What you will do:
Word for word, restate the listing; omit the pictures.

═══ Data records

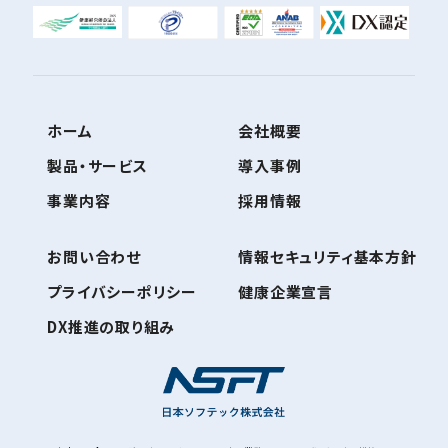
ホーム
会社概要
製品・サービス
導入事例
事業内容
採用情報
お問い合わせ
情報セキュリティ基本方針
プライバシーポリシー
健康企業宣言
DX推進の取り組み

══════

Answer to this exercise:
ホーム
会社概要
製品・サービス
導入事例
事業内容
採用情報
お問い合わせ
情報セキュリティ基本方針
プライバシーポリシー
健康企業宣言
DX推進の取り組み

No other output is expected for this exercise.